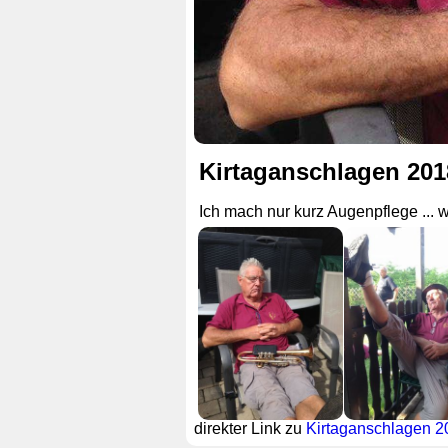
Kirtaganschlagen 201
Ich mach nur kurz Augenpflege ... wi
direkter Link zu
Kirtaganschlagen 2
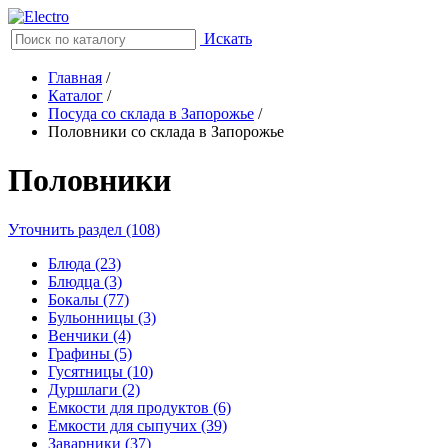
Искать
Главная
/
Каталог
/
Посуда со склада в Запорожье
/
Половники со склада в Запорожье
Половники
Уточнить раздел (108)
Блюда (23)
Блюдца (3)
Бокалы (77)
Бульонницы (3)
Венчики (4)
Графины (5)
Гусятницы (10)
Дуршлаги (2)
Емкости для продуктов (6)
Емкости для сыпучих (39)
Заварники (37)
++++++++
### Problem details
Return exactly the lines from the line holding "Бульонницы (3)" to the last line of the data, with both of those lines included and nothing added.

### Expected answer
Бульонницы (3)
Венчики (4)
Графины (5)
Гусятницы (10)
Дуршлаги (2)
Емкости для продуктов (6)
Емкости для сыпучих (39)
Заварники (37)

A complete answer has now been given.